Respiratory involvement in patients with
inflammatory bowel disease (IBD) has been reported mainly since 1976. This form of involvement should clearly be separated from
interstitial lung disease due to
sulfasalazine or
mesalamine, although the distinction may be difficult in some cases. We report the data of an ongoing Registry containing 33 cases (23 cases receiving no
drug therapy) with
ulcerative colitis or, less often,
Crohn's disease, who developed varied bronchopulmonary problems. In several cases, the exact diagnosis and the relation of the bronchopulmonary disease to IBD had not been established for many years, thus delaying effective treatment with
steroids. In most cases (28/33), respiratory involvement followed the onset of IBD (8 of these 28 cases were postcolectomy), and in the remainder, respiratory manifestations predated the IBD. Patterns of involvement included: 1) Airway
inflammation, in the form of subglottic
stenosis,
chronic bronchitis, severe chronic bronchial
suppuration,
bronchiectasis, and chronic
bronchiolitis.

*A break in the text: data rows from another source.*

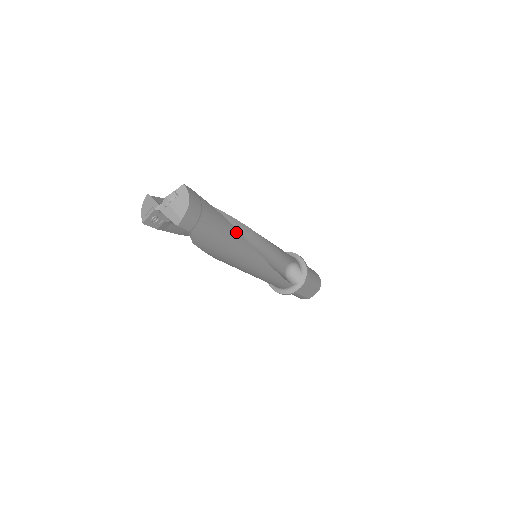
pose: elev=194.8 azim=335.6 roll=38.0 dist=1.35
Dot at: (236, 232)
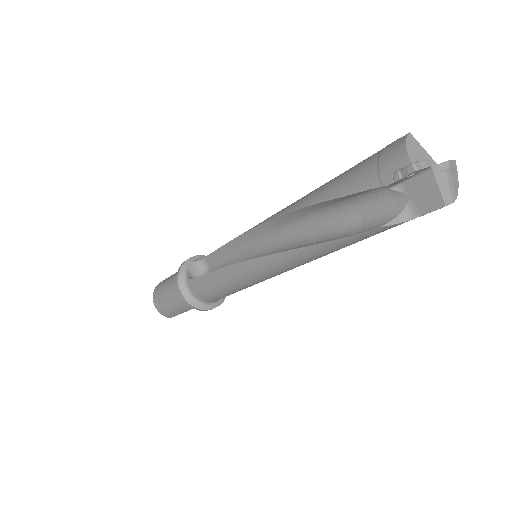
Dot at: occluded
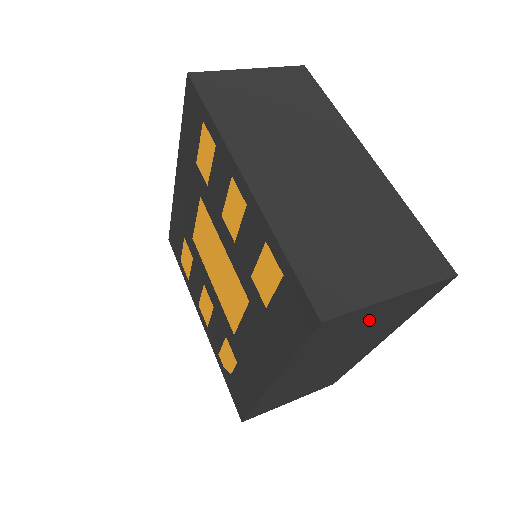
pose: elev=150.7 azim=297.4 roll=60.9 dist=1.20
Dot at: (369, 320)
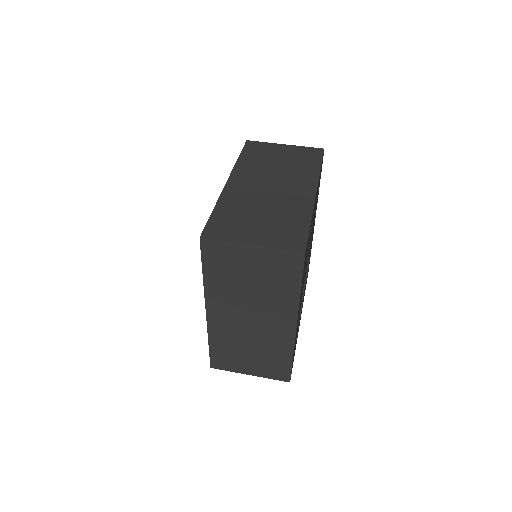
Dot at: occluded
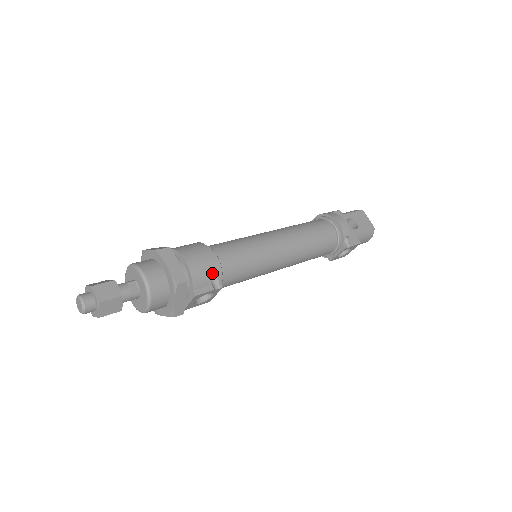
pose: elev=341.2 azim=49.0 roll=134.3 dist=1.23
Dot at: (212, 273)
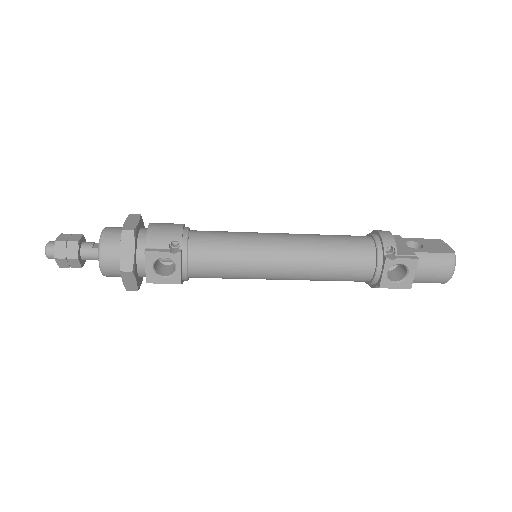
Dot at: (172, 237)
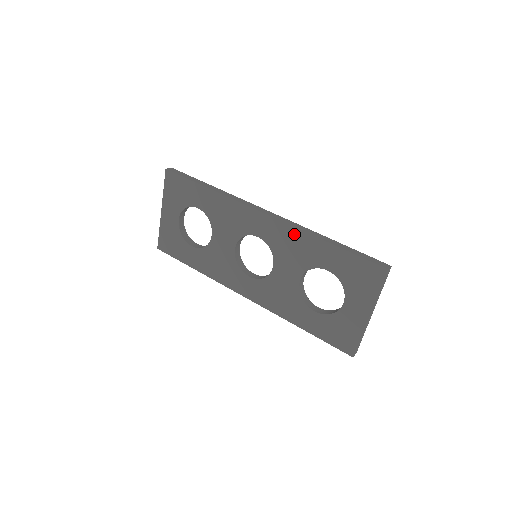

In cases with large airway involvement, endoscopy showed exuberant inflammatory tissue in the airways and narrowing of tracheal and/or bronchial lumen. Histologically, airways were heavily infiltrated by a dense aggregate of inflammatory cells, and there were mucosal ulcerations. 2) Varied patterns of
interstitial lung disease, mainly
bronchiolitis obliterans with
organizing pneumonia, and pulmonary infiltrates and
eosinophilia. (3) Miscellaneous other forms of involvement including striking neutrophilic necrotic parenchymal nodules (corresponding histologically to sterile aggregates of neutrophils), and
serositis.
Steroids were very effective in the majority of cases. Inhaled
steroids were of durable benefit in patients with
chronic bronchitis, but less often so in those with chronic bronchial
suppuration,
bronchiectasis, or chronic
bronchiolitis.
Steroids administered orally led to marked improvement in patients with
interstitial lung disease and necrotic nodules, but lacked effectiveness in several patients with severe airway
inflammation or chronic
bronchiolitis. Intravenous
steroids were required in the initial management of life-threatening complications such as asphyxiating subglottic
stenosis or extensive
interstitial lung disease. Bronchial lavages with
methylprednisolone were effective in some patients with severe airway
inflammation. Patients with IBD can develop varied inflammatory complications in the lung, and a sizable fraction of these complications is
steroid-sensitive.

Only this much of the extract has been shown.